On the music front, Caesars Palace continues to pack in the big names at its Colosseum. Canadian diva Celine Dion began a three-year residency there earlier this year, while Rod Stewart begins an 18-show run on August 24 and Elton John kicks off a three-year residency on September 28.
Recently opened nightlife options include Paris’s new Chateau Nightclub & Gardens, the Gallery Nightclub in Planet Hollywood Resort & Casino and the Cosmopolitan’s Marquee nightclub. Or if heavy machinery is more your thing, head to the newly-opened Dig This attraction, where you get to dig trenches and bomb about in an assortment of diggers and dozers. I’ve been to the one in Colorado and it’s surprisingly good fun.
Another highlight of Las Vegas is going on a tour of the Grand Canyon. You can take a road tour, like the full-day Pink Jeep Tour to the Grand Canyon South Rim, which costs £149 through Attraction World, but a helicopter flight is the way to go. They are pricey but worth every cent.
I took Maverick Aviation’s early-morning Wind Dancer trip ($489), which was superb. After some top sightseeing on the flight, with commentary from pilot John, we landed for a glass of champers on a spot above the Colorado River before heading back to the Strip for 12.15pm.
Other options include Papillion Airways’ new sunset tours of the Grand Canyon and the Strip, and Funway Holidays’ Grand Canyon helicopter and ranch adventure, from £269, which mixes sightseeing with cowboy capers.
In its latest weddings brochure Hayes & Jarvis has added a new option (from £2,815) that whisks couples – plus the minister and up to three guests – from Vegas by helicopter for their nuptials at Grand Canyon Ranch, where they can stay over in a traditional wood cabin and live the cowboy life. Alternatively, couples can get hitched while hovering above the Strip on a Cupid’s Night Flight (from £589). Call 0871 200 2211.

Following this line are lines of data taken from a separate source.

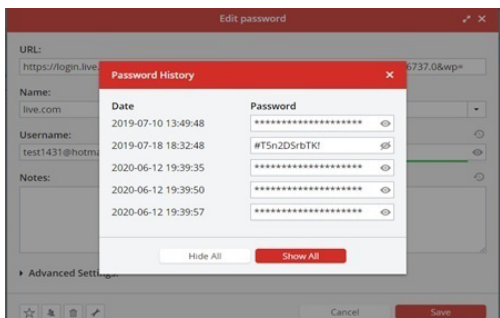
Figure A26. Old passwords stored in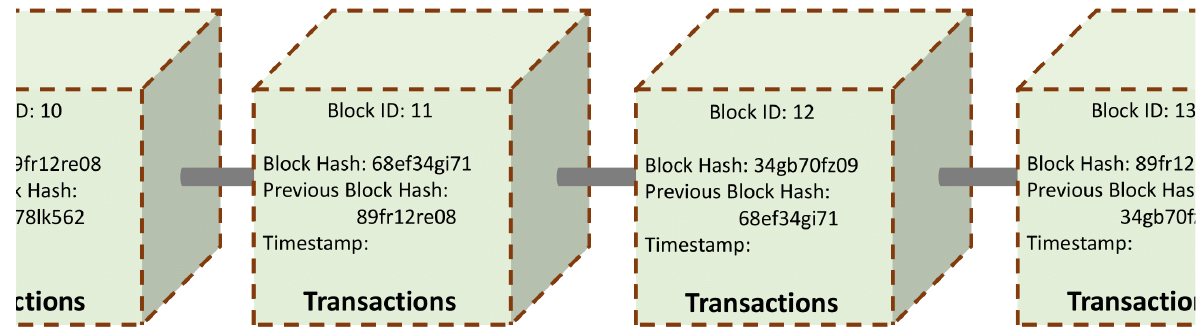
Figure 4. General structure blocks in the Blockchain concept.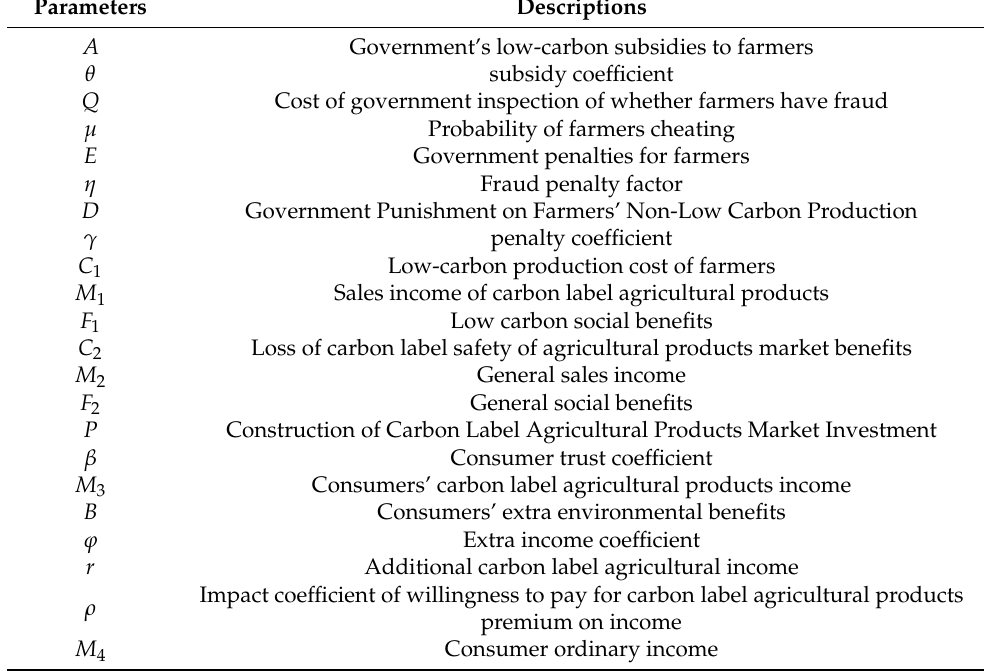
Table 1. Parameter descriptions.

At Wynn Las Vegas, even non-guests can play 18 holes, right on the Strip – and they can book 30 days in advance, too. Various other courses are within a spit of the strip such as Bali Hai Golf Club, with its island stylings; Badlands Golf Club, Vegas’ first public 27-hole facility; the Jack Nicklaus-designed Bear’s Best; and Legacy Golf Club, where the tee boxes on the 10th hole are shaped like the four suits in a deck of cards.